There were two major problems with this “just fucking do it” approach to writing software. The first problem was that it left no breathing room for managers to commission, schedule, and ignore reports on how little software was getting written. Some people got together and wrote the Project Managers’ Declaration of Interdependence. This document uses a lot of words to say “we are totally cool and we get this whole Agile thing you’re talking about, and if you let us onto your projects to commission status reports and track deliverables we’ll definitely be able to pay our bills”.
The second problem, related to the first, is that there wasn’t anything to sell. How can you Agile up your software tools if the point is that tools aren’t as important as you thought? How can you sell books on how important this little nuance at the edge of Agile is, if the whole idea fits on a postcard?
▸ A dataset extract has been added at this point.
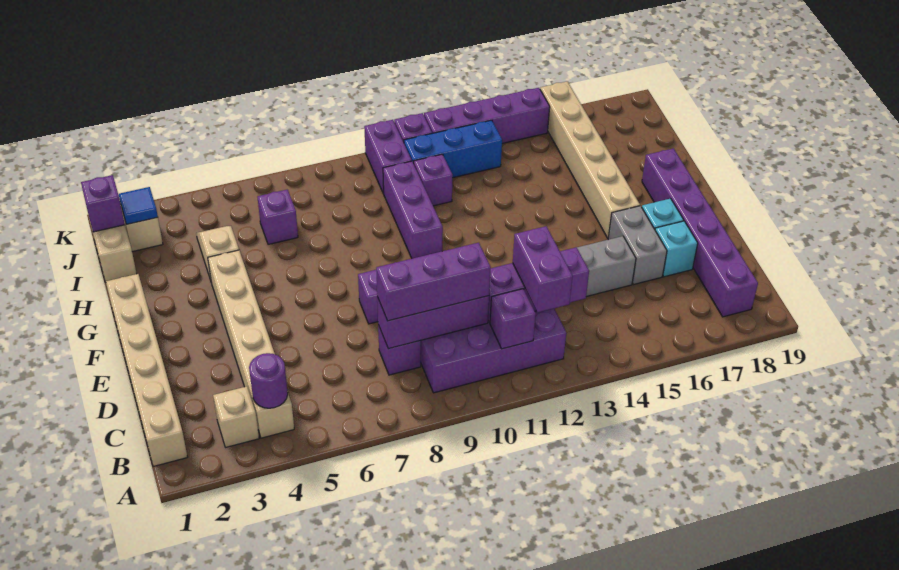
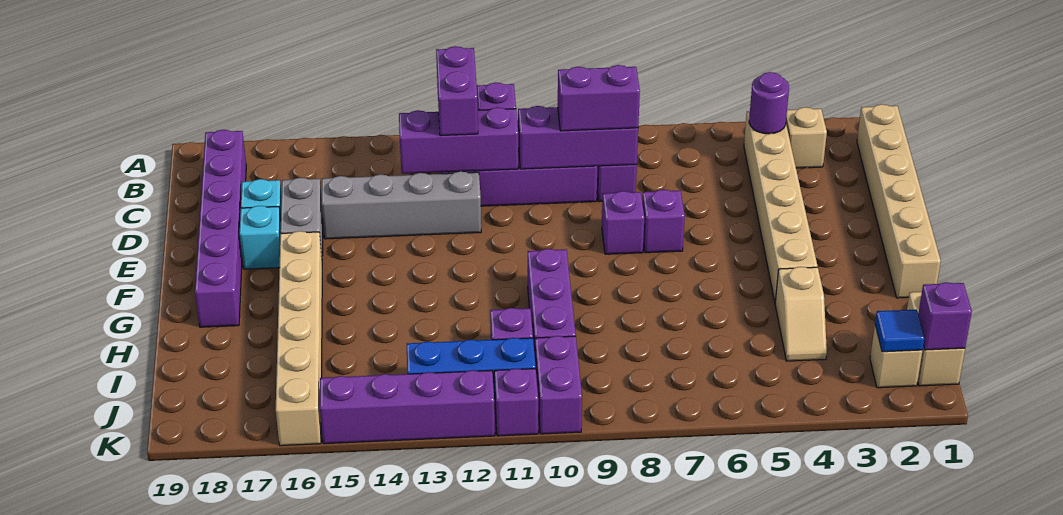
purple 1x3 brick [376,243,491,321] -> purple 1x2 brick [558,65,640,131]
purple 1x1 brick [257,189,298,245] -> purple 1x1 brick moved to [642,189,685,253]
Enter certification. We care more about the people than the process, and if you pay for our training and our CPDs you can prove to everybody that you’ve understood the process for not caring about process. Obviously this is training and certification for the aforementioned co-dependent—sorry, interdependent—project managers. There is certification for developers, but this stuff works best if they’re not actually organised so you won’t find many developers with the certification. Way better to let them divide themselves over which language is best, or which text editor, or which blank space character.
And…that’s it. We’re up to date. No particularly fresh theoretical insight in two decades, we just have a lot of developers treated as fungible velocity sources on projects managed top-down to indirect metrics and reports. Seems like we could benefit from some agility.